Problem requirements: Find and copy each line of the records where the string "space" shows up.
---+---
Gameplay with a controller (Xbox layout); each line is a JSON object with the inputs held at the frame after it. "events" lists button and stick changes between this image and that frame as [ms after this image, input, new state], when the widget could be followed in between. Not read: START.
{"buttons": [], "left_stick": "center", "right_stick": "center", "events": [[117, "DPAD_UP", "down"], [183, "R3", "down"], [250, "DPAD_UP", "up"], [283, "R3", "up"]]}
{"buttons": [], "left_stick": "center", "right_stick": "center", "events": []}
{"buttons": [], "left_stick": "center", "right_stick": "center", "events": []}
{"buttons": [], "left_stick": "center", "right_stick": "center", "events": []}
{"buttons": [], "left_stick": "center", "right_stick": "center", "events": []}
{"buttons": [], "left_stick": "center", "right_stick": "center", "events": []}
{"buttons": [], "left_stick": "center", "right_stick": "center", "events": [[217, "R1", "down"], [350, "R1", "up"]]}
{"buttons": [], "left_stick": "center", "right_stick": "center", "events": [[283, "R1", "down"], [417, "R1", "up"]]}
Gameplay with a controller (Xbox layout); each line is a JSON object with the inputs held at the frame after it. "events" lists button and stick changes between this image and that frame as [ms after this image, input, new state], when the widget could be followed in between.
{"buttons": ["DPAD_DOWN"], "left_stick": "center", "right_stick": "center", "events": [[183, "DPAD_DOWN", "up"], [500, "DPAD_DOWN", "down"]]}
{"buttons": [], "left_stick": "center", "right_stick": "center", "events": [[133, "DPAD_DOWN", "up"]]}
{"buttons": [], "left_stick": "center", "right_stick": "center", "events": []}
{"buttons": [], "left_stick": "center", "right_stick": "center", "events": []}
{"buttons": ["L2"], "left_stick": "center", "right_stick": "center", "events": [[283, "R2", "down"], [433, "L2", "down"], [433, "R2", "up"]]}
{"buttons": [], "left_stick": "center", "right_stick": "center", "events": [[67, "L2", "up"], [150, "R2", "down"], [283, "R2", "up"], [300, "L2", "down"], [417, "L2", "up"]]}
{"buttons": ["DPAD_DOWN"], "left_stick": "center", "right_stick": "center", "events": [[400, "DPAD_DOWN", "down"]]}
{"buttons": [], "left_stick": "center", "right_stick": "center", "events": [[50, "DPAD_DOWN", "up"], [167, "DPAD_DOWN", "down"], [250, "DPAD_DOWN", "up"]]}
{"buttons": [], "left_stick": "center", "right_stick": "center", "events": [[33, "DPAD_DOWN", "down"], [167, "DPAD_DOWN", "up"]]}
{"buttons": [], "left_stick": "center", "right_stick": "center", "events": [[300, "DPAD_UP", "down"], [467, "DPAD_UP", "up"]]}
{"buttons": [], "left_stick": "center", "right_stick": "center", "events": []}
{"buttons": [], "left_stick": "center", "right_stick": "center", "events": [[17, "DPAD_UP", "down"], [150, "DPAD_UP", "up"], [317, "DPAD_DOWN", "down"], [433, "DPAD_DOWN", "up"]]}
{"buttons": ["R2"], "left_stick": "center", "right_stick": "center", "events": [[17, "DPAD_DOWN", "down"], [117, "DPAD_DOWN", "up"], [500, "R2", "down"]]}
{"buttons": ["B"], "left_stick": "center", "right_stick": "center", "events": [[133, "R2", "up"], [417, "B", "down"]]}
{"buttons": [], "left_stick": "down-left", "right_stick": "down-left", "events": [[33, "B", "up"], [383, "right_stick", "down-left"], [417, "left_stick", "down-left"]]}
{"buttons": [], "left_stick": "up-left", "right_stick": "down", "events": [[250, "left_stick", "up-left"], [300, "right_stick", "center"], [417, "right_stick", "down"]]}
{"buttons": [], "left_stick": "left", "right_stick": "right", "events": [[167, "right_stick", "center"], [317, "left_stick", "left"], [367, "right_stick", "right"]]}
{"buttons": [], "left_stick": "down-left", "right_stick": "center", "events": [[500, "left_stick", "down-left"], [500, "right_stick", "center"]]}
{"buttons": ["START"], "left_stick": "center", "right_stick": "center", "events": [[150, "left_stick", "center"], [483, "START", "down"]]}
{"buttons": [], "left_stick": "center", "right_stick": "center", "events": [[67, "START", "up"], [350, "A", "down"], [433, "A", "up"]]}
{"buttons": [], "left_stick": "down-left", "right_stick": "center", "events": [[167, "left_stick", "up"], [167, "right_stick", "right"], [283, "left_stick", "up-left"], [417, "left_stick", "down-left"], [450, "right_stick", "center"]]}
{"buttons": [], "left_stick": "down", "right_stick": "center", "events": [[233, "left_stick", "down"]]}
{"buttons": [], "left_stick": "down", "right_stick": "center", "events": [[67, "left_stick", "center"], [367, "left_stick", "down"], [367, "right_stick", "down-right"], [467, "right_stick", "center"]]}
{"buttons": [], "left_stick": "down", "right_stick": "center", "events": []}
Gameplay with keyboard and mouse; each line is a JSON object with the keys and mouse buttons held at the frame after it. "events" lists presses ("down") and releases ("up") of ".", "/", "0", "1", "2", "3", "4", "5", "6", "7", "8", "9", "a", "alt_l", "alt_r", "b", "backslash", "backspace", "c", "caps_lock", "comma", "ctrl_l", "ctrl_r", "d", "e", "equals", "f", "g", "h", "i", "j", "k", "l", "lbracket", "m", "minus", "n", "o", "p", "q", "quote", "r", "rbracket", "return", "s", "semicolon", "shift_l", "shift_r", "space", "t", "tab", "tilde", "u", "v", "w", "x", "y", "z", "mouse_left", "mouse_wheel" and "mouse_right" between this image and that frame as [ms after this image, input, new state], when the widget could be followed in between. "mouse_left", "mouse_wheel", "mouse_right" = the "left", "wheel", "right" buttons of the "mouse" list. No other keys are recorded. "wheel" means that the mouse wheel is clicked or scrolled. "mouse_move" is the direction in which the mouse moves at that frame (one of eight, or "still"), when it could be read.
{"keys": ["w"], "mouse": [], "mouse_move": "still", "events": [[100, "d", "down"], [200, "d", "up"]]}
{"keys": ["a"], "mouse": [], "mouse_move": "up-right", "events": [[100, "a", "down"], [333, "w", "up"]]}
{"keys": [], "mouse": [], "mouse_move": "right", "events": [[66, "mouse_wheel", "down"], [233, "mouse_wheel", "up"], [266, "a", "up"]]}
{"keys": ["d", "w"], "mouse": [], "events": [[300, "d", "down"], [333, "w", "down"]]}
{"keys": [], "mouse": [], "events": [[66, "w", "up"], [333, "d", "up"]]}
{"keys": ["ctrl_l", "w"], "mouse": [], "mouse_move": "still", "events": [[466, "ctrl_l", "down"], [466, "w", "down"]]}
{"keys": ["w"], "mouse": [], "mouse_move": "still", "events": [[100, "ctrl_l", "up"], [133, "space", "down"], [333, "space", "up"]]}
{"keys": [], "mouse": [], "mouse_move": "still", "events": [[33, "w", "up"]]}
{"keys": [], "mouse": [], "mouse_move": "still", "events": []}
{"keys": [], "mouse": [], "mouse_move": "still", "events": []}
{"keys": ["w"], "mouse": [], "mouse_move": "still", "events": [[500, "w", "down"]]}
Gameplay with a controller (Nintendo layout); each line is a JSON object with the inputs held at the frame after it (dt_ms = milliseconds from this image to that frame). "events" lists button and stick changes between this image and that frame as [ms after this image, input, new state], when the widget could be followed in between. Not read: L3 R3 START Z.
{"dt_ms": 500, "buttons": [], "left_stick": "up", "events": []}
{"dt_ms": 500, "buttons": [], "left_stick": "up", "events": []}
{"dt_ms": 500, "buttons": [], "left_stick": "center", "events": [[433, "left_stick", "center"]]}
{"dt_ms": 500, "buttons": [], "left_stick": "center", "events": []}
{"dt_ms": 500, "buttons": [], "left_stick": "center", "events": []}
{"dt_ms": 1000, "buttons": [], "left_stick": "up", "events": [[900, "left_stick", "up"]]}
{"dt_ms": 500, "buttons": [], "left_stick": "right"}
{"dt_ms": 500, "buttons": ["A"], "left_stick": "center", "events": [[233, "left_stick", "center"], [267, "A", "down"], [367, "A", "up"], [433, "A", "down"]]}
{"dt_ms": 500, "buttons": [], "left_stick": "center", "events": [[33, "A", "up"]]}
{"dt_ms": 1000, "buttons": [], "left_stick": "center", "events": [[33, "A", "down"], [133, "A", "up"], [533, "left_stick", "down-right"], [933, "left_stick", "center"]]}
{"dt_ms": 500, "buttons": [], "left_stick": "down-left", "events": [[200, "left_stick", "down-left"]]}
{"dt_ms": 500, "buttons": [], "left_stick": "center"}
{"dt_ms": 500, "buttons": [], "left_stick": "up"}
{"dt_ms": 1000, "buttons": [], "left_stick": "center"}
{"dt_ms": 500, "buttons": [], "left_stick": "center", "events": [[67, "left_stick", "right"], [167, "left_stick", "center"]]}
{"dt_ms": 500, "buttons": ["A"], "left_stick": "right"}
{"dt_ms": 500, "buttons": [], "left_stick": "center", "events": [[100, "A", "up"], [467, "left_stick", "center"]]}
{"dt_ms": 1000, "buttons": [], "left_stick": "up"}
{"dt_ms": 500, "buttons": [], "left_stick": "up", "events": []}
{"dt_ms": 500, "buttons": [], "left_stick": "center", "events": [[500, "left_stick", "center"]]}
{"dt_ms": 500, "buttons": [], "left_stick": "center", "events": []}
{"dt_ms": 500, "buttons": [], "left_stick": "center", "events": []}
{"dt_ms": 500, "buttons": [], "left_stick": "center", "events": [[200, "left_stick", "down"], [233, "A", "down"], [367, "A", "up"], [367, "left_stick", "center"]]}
---+---
Final answer:
Gameplay with keyboard and mouse; each line is a JSON object with the keys and mouse buttons held at the frame after it. "events" lists presses ("down") and releases ("up") of ".", "/", "0", "1", "2", "3", "4", "5", "6", "7", "8", "9", "a", "alt_l", "alt_r", "b", "backslash", "backspace", "c", "caps_lock", "comma", "ctrl_l", "ctrl_r", "d", "e", "equals", "f", "g", "h", "i", "j", "k", "l", "lbracket", "m", "minus", "n", "o", "p", "q", "quote", "r", "rbracket", "return", "s", "semicolon", "shift_l", "shift_r", "space", "t", "tab", "tilde", "u", "v", "w", "x", "y", "z", "mouse_left", "mouse_wheel" and "mouse_right" between this image and that frame as [ms after this image, input, new state], when the widget could be followed in between. "mouse_left", "mouse_wheel", "mouse_right" = the "left", "wheel", "right" buttons of the "mouse" list. No other keys are recorded. "wheel" means that the mouse wheel is clicked or scrolled. "mouse_move" is the direction in which the mouse moves at that frame (one of eight, or "still"), when it could be read.
{"keys": ["w"], "mouse": [], "mouse_move": "still", "events": [[100, "ctrl_l", "up"], [133, "space", "down"], [333, "space", "up"]]}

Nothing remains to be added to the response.